• **Exercise**: Your answer should be the entries below, reproduced character for character.

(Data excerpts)
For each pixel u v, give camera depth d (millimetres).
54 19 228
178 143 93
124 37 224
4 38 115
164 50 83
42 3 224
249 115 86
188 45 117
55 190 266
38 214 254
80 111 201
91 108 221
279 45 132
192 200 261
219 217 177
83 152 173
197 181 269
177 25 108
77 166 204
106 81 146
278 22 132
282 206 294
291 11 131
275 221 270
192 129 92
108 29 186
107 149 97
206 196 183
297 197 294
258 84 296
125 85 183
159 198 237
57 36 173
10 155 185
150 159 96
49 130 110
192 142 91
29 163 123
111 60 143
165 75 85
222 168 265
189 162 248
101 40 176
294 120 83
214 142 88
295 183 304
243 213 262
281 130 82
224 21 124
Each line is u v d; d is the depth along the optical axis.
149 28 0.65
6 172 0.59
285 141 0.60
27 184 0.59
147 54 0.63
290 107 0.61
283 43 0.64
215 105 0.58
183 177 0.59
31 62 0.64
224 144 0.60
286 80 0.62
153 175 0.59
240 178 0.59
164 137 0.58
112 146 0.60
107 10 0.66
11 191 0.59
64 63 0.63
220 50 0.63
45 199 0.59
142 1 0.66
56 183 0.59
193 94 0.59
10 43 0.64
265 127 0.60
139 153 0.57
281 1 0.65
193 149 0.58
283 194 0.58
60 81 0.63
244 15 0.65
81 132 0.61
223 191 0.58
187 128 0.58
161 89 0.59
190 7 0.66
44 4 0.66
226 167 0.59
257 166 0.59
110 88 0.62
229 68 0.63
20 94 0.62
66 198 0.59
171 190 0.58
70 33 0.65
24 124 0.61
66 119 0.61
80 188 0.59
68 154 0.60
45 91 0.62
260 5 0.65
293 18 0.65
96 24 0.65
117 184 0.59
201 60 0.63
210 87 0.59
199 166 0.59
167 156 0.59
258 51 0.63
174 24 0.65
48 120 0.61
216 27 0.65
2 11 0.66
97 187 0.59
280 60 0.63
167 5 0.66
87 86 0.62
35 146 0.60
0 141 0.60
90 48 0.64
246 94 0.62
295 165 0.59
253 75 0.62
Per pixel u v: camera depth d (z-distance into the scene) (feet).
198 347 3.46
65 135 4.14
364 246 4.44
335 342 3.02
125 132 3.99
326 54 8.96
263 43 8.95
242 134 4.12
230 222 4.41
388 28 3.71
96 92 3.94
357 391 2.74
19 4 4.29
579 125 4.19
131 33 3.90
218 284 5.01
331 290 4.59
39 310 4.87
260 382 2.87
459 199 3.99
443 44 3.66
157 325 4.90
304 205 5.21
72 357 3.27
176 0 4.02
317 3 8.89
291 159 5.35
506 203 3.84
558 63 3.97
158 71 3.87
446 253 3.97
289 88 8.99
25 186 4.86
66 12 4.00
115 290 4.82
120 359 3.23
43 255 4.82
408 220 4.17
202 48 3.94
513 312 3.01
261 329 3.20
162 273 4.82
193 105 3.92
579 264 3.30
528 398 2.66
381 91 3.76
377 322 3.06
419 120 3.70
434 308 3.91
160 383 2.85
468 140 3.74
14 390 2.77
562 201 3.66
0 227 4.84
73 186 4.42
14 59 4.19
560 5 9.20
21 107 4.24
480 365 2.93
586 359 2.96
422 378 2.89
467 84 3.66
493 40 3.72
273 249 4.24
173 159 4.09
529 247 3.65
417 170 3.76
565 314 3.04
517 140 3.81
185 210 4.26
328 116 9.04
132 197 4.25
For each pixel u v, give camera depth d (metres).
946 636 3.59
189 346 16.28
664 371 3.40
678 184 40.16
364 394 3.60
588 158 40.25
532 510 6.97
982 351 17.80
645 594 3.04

• **Answer space**:
For each pixel u v, give camera depth d (millimetres).
54 19 228
178 143 93
124 37 224
4 38 115
164 50 83
42 3 224
249 115 86
188 45 117
55 190 266
38 214 254
80 111 201
91 108 221
279 45 132
192 200 261
219 217 177
83 152 173
197 181 269
177 25 108
77 166 204
106 81 146
278 22 132
282 206 294
291 11 131
275 221 270
192 129 92
108 29 186
107 149 97
206 196 183
297 197 294
258 84 296
125 85 183
159 198 237
57 36 173
10 155 185
150 159 96
49 130 110
192 142 91
29 163 123
111 60 143
165 75 85
222 168 265
189 162 248
101 40 176
294 120 83
214 142 88
295 183 304
243 213 262
281 130 82
224 21 124
Each line is u v d; d is the depth along the optical axis.
149 28 0.65
6 172 0.59
285 141 0.60
27 184 0.59
147 54 0.63
290 107 0.61
283 43 0.64
215 105 0.58
183 177 0.59
31 62 0.64
224 144 0.60
286 80 0.62
153 175 0.59
240 178 0.59
164 137 0.58
112 146 0.60
107 10 0.66
11 191 0.59
64 63 0.63
220 50 0.63
45 199 0.59
142 1 0.66
56 183 0.59
193 94 0.59
10 43 0.64
265 127 0.60
139 153 0.57
281 1 0.65
193 149 0.58
283 194 0.58
60 81 0.63
244 15 0.65
81 132 0.61
223 191 0.58
187 128 0.58
161 89 0.59
190 7 0.66
44 4 0.66
226 167 0.59
257 166 0.59
110 88 0.62
229 68 0.63
20 94 0.62
66 198 0.59
171 190 0.58
70 33 0.65
24 124 0.61
66 119 0.61
80 188 0.59
68 154 0.60
45 91 0.62
260 5 0.65
293 18 0.65
96 24 0.65
117 184 0.59
201 60 0.63
210 87 0.59
199 166 0.59
167 156 0.59
258 51 0.63
174 24 0.65
48 120 0.61
216 27 0.65
2 11 0.66
97 187 0.59
280 60 0.63
167 5 0.66
87 86 0.62
35 146 0.60
0 141 0.60
90 48 0.64
246 94 0.62
295 165 0.59
253 75 0.62
Per pixel u v: camera depth d (z-distance into the scene) (feet).
198 347 3.46
65 135 4.14
364 246 4.44
335 342 3.02
125 132 3.99
326 54 8.96
263 43 8.95
242 134 4.12
230 222 4.41
388 28 3.71
96 92 3.94
357 391 2.74
19 4 4.29
579 125 4.19
131 33 3.90
218 284 5.01
331 290 4.59
39 310 4.87
260 382 2.87
459 199 3.99
443 44 3.66
157 325 4.90
304 205 5.21
72 357 3.27
176 0 4.02
317 3 8.89
291 159 5.35
506 203 3.84
558 63 3.97
158 71 3.87
446 253 3.97
289 88 8.99
25 186 4.86
66 12 4.00
115 290 4.82
120 359 3.23
43 255 4.82
408 220 4.17
202 48 3.94
513 312 3.01
261 329 3.20
162 273 4.82
193 105 3.92
579 264 3.30
528 398 2.66
381 91 3.76
377 322 3.06
419 120 3.70
434 308 3.91
160 383 2.85
468 140 3.74
14 390 2.77
562 201 3.66
0 227 4.84
73 186 4.42
14 59 4.19
560 5 9.20
21 107 4.24
480 365 2.93
586 359 2.96
422 378 2.89
467 84 3.66
493 40 3.72
273 249 4.24
173 159 4.09
529 247 3.65
417 170 3.76
565 314 3.04
517 140 3.81
185 210 4.26
328 116 9.04
132 197 4.25
For each pixel u v, give camera depth d (metres).
946 636 3.59
189 346 16.28
664 371 3.40
678 184 40.16
364 394 3.60
588 158 40.25
532 510 6.97
982 351 17.80
645 594 3.04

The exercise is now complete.